Ou bien en leur disant: «Allez chez un tel», il veut montrer qu'il les adresse à un homme inconnu, et leur apprendre ainsi qu'il était en son pouvoir de ne pas souffrir, car celui qui pouvait déterminer un inconnu à les recevoir, que n'aurait-il pu sur l'esprit de ceux qui devaient le crucifier, s'il avait voulu se soustraire au sup plice de la croix? Pour moi, ce que j'admire dans cet homme, ce n'est pas seulement qu'un homme qui ne connaissait pas Jésus-Christ l'ait reçu chez lui, mais qu'il ait méprisé, en le rece vant, la haine générale à laquelle il s'exposait.

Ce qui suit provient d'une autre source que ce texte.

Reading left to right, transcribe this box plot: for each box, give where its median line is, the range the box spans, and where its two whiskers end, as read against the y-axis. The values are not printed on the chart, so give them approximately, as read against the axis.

L'intention du Sauveur est ici de rappeler sa passion à ses disciples, et de les exercer pour ainsi dire par ces prédictions répétées de ses souffrances, pour qu'elles devinssent l'objet continuel de leurs méditations, et aussi pour leur prouver que c'était volontairement qu'il allait souffrir: «Je viens faire la Pâque chez vous avec mes disciples», paroles qui montrent d'ailleurs qu'il voulait jusqu'au dernier jour de sa vie se conformer à la loi. Il ajoute: «Avec mes disciples»,afin qu'il fît tous les préparatifs nécessaires, et que cet homme à qui il adressait ses disciples ne s'imaginât pas qu'il avait l'intention de se cacher dans sa maison.
Ou bien, il ne nomme pas celui chez lequel il devait célébrer la Pâque, parce qu'il n'avait pas encore accordé à ceux qui croyaient en lui, la gloire du nom chrétien.
Peut-être voudra-t-on s'autoriser de ce que Jésus a célébré la Pâque selon l'usage des Juifs, pour prétendre que nous, imitateurs de Jésus-Christ, nous devons agir de même. Mais ce serait oublier que Jésus ne s'est pas assujetti à la loi pour laisser sous le joug de la loi, mais, au contraire, pour délivrer de ce joug ceux qui étaient sous la loi ( Ga 4,4 ). A combien plus forte raison donc ne convient-il pas à ceux qui vivaient en dehors de la loi, de se soumettre à ses prescriptions. Les chrétiens doivent donc se contenter d'accomplir d'une manière spirituelle ce que la loi prescrivait d'accomplir extérieurement; et c'est ainsi que nous devons célébrer la Pâque avec les azymes de la sincérité et de la vérité pour nous conformer à la volonté de l'Agneau qui nous dit: «Si vous ne mangez ma chair, et si vous ne buvez mon sang, vous n'aurez point la vie en vous».